The advantages of recognizing the Texas permit holders as a class, subject to adjustment of equities other class of claimants may show is obvious.

(1) It recognizes the right of the only class of claimants having any color of title to the property.

(2) It is extending courtesy to a sovereign State and her citizens and will go far toward remedying the hardship the recent decision necessarily imposed. (3) It has a direct precedent in the case of Greer County, where the title already granted by Texas as de facto sovereign was made the basis for a preference to the extent of 320 acres to the individual. (Acts of Cong., Jan. 18, 1897, c. 62, 29 Stat. 590.)
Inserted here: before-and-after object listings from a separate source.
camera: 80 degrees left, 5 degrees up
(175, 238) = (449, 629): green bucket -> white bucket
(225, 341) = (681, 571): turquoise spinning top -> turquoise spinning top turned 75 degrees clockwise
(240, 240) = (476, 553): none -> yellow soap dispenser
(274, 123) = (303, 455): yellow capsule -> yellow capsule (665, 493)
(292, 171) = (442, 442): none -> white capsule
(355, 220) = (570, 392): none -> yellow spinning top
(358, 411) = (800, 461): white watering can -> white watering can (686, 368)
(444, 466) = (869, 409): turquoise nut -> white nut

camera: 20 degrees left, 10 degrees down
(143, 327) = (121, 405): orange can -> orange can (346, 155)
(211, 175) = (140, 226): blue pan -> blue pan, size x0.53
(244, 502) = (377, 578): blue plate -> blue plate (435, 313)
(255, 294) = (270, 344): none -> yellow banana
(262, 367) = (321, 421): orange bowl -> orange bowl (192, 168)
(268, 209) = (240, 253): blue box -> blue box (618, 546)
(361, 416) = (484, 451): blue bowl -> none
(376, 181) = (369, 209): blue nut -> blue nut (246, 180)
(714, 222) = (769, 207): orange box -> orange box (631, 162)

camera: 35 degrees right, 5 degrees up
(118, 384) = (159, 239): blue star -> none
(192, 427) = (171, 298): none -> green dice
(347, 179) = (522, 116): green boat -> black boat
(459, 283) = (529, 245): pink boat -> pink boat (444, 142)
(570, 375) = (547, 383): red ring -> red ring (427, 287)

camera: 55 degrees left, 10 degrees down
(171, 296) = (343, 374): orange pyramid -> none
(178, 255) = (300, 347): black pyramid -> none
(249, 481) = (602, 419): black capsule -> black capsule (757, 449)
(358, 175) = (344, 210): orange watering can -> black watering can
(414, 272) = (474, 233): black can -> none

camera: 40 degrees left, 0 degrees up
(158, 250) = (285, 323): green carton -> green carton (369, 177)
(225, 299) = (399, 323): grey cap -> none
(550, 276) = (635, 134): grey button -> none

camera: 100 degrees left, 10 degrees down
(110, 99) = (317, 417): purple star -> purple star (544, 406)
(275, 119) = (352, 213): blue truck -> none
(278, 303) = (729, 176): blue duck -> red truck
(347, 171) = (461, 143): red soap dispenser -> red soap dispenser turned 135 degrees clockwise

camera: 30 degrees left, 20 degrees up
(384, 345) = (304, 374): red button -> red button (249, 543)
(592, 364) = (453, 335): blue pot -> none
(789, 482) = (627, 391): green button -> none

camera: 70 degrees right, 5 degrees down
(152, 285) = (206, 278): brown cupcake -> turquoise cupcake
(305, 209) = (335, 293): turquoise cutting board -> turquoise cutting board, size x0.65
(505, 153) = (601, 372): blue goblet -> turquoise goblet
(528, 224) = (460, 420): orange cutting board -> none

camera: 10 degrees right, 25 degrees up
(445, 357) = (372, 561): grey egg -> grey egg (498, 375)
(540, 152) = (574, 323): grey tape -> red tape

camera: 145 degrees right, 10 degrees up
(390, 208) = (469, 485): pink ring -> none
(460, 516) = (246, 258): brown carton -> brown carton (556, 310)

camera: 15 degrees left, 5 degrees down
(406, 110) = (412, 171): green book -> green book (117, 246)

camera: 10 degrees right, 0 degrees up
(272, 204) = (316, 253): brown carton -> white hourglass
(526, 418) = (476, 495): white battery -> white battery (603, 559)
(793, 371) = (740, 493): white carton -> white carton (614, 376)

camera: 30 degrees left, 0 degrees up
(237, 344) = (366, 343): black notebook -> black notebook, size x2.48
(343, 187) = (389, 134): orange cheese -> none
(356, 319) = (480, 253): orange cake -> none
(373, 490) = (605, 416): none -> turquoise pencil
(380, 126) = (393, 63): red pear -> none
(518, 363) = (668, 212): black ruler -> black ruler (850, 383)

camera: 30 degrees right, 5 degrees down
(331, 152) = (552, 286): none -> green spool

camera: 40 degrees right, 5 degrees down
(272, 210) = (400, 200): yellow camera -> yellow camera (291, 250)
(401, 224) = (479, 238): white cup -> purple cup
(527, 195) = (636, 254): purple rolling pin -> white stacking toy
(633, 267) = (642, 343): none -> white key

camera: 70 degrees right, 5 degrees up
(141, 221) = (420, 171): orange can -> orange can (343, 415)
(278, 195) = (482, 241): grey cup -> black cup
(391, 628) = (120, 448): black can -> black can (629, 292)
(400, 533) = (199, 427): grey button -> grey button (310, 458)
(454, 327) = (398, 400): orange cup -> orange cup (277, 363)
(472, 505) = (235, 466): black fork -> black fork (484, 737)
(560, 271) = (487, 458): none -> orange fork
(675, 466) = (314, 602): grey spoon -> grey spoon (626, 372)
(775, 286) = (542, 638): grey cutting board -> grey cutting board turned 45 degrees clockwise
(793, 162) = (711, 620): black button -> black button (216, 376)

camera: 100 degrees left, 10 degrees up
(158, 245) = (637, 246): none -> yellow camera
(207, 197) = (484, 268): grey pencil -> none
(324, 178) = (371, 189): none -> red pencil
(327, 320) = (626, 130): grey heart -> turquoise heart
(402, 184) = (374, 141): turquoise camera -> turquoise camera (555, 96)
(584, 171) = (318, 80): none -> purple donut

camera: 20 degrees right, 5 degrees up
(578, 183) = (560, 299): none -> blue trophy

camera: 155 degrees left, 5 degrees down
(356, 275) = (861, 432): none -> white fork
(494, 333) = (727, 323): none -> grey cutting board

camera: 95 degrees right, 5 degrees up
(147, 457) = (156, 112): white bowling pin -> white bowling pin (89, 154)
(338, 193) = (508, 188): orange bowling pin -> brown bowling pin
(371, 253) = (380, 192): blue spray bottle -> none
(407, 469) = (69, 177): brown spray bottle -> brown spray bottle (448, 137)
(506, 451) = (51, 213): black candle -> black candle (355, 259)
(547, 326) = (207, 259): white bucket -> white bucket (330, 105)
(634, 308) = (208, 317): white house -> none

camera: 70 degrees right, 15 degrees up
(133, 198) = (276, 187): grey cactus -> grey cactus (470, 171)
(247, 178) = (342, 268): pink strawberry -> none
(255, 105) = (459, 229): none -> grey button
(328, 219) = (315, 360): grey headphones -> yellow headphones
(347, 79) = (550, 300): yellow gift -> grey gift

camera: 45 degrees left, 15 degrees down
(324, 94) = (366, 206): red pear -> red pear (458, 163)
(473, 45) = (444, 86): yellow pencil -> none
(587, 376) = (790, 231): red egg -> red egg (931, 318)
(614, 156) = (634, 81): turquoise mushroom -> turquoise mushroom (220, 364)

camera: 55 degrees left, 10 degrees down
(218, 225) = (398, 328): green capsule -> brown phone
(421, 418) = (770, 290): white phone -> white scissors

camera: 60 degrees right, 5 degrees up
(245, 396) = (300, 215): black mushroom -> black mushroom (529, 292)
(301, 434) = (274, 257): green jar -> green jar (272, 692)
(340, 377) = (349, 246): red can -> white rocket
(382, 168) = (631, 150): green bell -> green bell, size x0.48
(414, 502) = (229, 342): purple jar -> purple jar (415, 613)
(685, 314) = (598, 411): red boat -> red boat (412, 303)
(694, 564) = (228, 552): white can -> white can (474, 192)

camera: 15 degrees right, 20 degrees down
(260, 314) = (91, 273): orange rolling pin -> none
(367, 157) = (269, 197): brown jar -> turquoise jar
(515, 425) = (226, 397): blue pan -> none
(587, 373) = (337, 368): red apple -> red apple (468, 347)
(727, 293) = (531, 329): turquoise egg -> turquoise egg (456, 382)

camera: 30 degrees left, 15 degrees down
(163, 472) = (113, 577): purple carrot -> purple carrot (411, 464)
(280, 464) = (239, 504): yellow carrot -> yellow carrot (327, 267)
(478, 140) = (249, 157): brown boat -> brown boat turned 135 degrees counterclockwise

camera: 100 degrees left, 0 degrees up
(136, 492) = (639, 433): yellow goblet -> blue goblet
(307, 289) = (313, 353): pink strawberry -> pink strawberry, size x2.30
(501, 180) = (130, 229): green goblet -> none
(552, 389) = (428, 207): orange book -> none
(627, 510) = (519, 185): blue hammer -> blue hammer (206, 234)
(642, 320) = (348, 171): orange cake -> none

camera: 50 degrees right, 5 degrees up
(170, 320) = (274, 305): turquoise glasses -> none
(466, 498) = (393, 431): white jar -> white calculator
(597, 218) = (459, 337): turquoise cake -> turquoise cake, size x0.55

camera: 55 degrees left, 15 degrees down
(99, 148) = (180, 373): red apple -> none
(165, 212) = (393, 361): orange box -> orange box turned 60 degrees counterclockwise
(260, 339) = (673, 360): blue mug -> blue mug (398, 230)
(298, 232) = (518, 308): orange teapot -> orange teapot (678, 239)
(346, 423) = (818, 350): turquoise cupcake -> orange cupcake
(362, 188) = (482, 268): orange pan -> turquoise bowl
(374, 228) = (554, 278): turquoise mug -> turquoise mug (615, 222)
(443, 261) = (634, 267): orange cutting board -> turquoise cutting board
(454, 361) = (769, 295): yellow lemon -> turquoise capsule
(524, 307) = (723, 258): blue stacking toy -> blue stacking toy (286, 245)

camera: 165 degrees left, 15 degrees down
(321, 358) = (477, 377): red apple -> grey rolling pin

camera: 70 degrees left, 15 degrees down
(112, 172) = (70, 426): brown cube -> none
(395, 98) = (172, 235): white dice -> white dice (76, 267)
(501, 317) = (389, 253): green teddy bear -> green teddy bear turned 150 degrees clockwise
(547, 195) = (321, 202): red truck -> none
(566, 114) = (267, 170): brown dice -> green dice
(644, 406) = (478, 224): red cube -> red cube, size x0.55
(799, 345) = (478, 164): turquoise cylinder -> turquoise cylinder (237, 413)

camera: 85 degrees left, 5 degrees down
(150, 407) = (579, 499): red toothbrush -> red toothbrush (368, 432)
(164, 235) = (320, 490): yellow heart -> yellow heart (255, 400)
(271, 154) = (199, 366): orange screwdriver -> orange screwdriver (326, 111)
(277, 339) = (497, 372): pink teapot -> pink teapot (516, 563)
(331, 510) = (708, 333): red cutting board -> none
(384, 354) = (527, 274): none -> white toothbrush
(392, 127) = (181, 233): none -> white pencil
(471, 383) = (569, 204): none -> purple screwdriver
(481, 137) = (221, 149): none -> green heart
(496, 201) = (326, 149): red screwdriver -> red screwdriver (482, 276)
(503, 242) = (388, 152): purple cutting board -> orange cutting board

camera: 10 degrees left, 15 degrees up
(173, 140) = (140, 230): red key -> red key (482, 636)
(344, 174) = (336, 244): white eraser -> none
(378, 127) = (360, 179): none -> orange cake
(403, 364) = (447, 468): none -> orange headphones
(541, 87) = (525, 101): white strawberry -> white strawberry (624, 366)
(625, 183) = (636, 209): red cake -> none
(4) It is carrying out the policy already initiated by the Supreme Court in recognizing the rights of Texas claimants to a preference when such court on hearing orders that all wells on patented lands in the river bed be turned back

to Texas claimants with proper provision for the protection of the Government in its royalty rights.

(5) It will give preference to a class of claimants who spent by far the bulk of the money in developing the field, and where activities in adjoining Texas territory has really made it possible for the Federal Government to realize anything from this apparently barren sand bed.

(6) It will fix a policy which will eliminate a vast and interminable contention, calling for innumerable hearings for each separate claimant who may think he has a chance to at least force a compromise by various methods ordinarily used in such cases, and will yet enable the perfection of the interests of other claimants in the few instances where they are shown to actually have equities.

Respectfully submitted.

O. E. HARRISON.

Mr. RAKER. Do you know why Texas passed a leasing law to lease land covered with water?

Mr. HARRISON. I could only guess. I imagine it was to meet a situation like this; I imagine so.

Mr. RAKER. Did not the folks know of the Greer case, the one in 162 California, page 1, running about 100 pages.

Mr. HARRISON. That is a question that an attorney would ask a witness; I mean it respectfully.

Mr. RAKER. Surely.

Mr. HARRISON. But you can not ask a practical oil man; you could not ask the people that are in my company if they ever heard of the Greer case because they never did and do not know anything about the Greer case. All they knew was that Texas claimed this land. They had their abstractors and made their abstracts which showed the title in Texas.

Mr. RAKER. There was no abstract they could make, was there? Let us get down to brass tacks.

Mr. HARRISON. Surely.

Mr. RAKER. It had been surveyed and plotted to the river bank.

Mr. HARRISON. No; this other had been.

Mr. RAKER. I am talking of the land now in the river.

Mr. HARRISON. Patented, you mean.

Mr. RAKER. Land that was leased or licensed.

patented land.

Mr. HARRISON. I am talking about licenses.

You are not talking about

Mr. RAKER. That is what I am talking about. There was not any abstract to make.

Mr. HARRISON. We certainly got an abstract.

Mr. RAKER. The only abstract you could make, as far as Texas was concerned, was that Texas was admitted into the Union. Is not that all?

Mr. HARRISON. It showed the authority of Texas to make leases.

Mr. RAKER. Surely.

Mr. HARRISON. It showed the direct lease from Texas, the original licenses and subsequent assignments.

Mr. RAKER. I say on consulting the books, it would be the first one; it would be just one paper.

Mr. HARRISON. Certainly. It would be the same as when the Government of the United States issues patent to public domain.

Mr. RAKER. That is the point exactly.